Text segment:
━━━━━━━━━━━━━━━━━━━━━━━━━━━━━━

# Toilet Not Secure to Floor



## majakdragon (Sep 16, 2006)

There should be a bolt on each side of the bowl at the floor. Check to see if the nuts are tight or if the bolts are broken. Try tightening the nuts first. Don't "crank" on them, just snug them up. If one or both of the bolts are broken, you will need to lift the toilet, replace the wax seal and replace the bolts.


----------



## CommMajor101 (Jul 23, 2006)

thanks! i'll give that a shot and post back what happens


----------



## JDC (Mar 11, 2008)

Another thing it could be is the toilet flange not being secured to the floor. If this is the case it wont matter if the toilet bolts are tight or not. Any play in the piping will be evidenced at the toilet itself.


----------



## CommMajor101 (Jul 23, 2006)

thanks JDC - I don't know what any of that means - haha. What's flange? What does "play with the piping" mean? What will be the evidence at the toilet? Thanks again!


----------



## majakdragon (Sep 16, 2006)

━━━━━━━━━━━━━━━━━━━━━━━━━━━━━━

Data records:
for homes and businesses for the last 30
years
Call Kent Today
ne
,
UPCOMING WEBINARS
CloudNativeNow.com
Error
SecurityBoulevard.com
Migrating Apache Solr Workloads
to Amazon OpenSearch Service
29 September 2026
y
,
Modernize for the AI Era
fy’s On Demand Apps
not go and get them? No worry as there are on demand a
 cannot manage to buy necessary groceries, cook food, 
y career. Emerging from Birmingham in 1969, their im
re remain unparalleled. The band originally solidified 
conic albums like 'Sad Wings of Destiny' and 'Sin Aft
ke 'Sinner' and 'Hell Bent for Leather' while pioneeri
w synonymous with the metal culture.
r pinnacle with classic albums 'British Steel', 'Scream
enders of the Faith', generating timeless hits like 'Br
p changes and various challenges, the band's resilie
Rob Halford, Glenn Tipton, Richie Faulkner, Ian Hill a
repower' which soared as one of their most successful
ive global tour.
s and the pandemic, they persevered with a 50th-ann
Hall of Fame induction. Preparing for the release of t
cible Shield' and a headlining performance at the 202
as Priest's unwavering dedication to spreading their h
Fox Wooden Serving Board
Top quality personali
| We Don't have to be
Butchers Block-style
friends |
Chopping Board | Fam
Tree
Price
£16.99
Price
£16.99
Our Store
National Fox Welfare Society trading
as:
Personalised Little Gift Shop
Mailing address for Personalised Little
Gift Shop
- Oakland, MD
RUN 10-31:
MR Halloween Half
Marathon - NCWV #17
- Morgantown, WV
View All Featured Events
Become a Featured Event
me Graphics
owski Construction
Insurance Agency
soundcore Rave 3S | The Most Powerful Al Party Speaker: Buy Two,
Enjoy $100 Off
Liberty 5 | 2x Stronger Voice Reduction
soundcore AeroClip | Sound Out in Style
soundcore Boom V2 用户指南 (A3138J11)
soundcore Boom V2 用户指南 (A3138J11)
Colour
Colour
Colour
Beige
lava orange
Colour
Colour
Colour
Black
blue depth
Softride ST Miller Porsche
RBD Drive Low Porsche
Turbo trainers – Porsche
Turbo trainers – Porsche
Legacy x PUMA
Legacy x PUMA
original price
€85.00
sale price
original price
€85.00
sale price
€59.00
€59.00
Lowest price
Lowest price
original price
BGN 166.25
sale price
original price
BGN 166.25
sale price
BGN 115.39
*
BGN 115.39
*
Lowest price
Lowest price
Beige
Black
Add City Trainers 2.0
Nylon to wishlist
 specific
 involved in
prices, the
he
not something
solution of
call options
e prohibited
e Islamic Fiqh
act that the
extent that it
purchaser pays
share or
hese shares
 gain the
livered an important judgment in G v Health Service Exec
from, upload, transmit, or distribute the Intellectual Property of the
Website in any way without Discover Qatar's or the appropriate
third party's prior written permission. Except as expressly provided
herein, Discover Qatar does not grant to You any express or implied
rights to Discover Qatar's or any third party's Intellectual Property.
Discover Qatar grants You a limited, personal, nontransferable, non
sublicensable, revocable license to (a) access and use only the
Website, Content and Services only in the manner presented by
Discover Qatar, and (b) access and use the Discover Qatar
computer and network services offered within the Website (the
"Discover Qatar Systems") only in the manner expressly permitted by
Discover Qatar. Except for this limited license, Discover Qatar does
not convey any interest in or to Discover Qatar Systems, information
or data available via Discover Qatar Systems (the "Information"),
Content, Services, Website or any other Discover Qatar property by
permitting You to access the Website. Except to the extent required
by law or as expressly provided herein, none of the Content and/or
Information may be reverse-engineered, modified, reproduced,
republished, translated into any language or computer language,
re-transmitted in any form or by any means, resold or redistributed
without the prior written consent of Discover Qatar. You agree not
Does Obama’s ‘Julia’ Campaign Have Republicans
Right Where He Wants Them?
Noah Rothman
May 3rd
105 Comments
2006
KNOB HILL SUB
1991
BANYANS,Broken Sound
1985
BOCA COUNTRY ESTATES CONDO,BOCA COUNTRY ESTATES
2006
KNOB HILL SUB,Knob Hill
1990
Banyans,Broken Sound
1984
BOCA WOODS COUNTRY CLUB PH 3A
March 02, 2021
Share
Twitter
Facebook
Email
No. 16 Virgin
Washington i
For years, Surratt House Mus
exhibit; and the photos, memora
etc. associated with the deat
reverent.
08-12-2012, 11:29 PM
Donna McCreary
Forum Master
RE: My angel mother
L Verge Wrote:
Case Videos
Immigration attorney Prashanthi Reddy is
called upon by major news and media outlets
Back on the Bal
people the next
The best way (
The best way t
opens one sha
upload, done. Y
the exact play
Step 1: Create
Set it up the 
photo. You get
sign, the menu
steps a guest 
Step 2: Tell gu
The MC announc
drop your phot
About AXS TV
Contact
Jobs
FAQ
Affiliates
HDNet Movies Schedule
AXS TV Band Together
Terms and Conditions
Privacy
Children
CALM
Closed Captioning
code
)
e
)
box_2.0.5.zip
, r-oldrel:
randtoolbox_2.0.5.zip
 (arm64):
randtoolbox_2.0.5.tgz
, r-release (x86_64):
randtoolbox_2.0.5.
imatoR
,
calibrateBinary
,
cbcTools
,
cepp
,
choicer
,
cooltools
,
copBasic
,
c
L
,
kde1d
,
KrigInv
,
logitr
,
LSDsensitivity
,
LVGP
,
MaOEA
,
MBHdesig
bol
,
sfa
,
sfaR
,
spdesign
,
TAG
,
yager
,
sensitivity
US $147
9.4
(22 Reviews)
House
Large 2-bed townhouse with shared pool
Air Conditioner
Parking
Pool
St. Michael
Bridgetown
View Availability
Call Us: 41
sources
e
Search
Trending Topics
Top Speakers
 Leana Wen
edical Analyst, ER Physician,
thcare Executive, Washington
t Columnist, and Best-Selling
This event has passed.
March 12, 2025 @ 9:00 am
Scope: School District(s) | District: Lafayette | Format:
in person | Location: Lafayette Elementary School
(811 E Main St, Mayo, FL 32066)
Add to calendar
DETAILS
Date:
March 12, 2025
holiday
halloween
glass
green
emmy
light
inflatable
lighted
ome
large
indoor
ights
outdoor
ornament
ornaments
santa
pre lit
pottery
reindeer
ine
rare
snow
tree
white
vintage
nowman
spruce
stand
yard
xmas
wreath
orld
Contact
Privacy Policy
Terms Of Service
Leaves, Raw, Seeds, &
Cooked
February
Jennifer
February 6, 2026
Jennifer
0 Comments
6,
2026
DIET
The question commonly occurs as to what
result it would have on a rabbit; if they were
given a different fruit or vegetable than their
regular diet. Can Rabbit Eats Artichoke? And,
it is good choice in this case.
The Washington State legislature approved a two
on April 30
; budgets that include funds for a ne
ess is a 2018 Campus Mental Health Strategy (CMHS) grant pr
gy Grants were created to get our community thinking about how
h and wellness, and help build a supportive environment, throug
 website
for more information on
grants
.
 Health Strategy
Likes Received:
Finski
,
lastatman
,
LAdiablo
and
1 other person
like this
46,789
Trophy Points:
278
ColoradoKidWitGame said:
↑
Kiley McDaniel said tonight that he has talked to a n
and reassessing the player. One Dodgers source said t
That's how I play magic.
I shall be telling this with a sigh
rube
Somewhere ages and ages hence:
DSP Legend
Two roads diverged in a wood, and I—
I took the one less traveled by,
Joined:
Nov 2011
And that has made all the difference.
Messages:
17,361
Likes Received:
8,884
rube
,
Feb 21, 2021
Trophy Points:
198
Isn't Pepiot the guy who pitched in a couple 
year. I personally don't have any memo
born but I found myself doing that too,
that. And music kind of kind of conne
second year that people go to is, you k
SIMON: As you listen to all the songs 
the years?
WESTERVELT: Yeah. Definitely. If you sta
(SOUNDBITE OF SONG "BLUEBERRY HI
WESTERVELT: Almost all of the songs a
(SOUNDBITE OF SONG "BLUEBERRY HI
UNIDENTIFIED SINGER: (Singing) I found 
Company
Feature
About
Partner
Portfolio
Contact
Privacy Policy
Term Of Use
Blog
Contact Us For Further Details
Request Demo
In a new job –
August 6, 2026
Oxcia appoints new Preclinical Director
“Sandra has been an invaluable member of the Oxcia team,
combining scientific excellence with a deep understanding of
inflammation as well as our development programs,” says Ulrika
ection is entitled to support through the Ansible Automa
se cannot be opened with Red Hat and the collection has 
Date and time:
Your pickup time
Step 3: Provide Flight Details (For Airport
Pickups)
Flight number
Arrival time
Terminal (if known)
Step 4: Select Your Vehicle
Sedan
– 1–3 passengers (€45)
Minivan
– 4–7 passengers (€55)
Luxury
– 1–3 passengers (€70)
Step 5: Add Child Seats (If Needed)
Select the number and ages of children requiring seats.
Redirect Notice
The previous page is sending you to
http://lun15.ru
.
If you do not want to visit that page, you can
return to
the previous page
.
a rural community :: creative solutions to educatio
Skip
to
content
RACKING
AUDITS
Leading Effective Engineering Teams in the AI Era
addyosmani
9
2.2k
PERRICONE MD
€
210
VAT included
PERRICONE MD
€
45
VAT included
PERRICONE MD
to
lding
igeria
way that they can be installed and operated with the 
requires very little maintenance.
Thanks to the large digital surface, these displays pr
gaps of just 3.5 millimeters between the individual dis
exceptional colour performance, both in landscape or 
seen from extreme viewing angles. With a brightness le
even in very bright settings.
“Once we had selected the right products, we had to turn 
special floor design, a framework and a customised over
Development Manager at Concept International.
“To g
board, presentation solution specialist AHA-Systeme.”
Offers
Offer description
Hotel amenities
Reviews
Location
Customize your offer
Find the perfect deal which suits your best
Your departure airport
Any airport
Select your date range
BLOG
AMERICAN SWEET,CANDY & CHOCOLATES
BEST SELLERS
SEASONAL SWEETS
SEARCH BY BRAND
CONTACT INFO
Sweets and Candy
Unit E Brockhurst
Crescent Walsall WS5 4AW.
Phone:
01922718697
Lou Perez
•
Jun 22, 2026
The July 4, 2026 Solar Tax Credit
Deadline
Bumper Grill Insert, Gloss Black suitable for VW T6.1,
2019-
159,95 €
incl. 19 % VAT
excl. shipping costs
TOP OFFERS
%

━━━━━━━━━━━━━━━━━━━━━━━━━━━━━━

Activity A: In the thread about the loose toilet, why might tightening the floor bolts not fix the problem? Answer in one to three sentences.
Activity B: According to the loose-toilet thread, what must be done if one or both floor bolts are broken?
Activity C: Write the next part of the loose-toilet thread, picking up after its final line.
The records come from a different source than the thread.

Written reply A: The toilet flange itself may not be secured to the floor. If so, tight bolts won't matter, because any play in the piping will show up at the toilet.

Written reply B: Lift the toilet, replace the wax seal, and replace the bolts.

Written reply C:
The drain pipe that goes to your toilet comes up through the floor and ends at the closet flange. This flange has holes in it to connect to the floor to prevent movement, which can ruin the wax seal or possibly break the pipe. In the link below, notice that the flange has elongated holes and round holes. The round holes are for securing to the floor. The elongated holes are what the closet bolt hook into. The closet bolts have oval shaped heads on them that lock onto the flange and hold the toillet steady. Just click on the link below.

http://plumbing.hardwarestore.com/51-291-closet-flanges.aspx


----------



## CommMajor101 (Jul 23, 2006)

ok so the bolts seem to be tight, so i guess it's the flange and other things you mentioned. who do i call to come a fix it? i wish i could do it myself, but I can't lift a toilet, so a plumber or someone else? thanks for your help!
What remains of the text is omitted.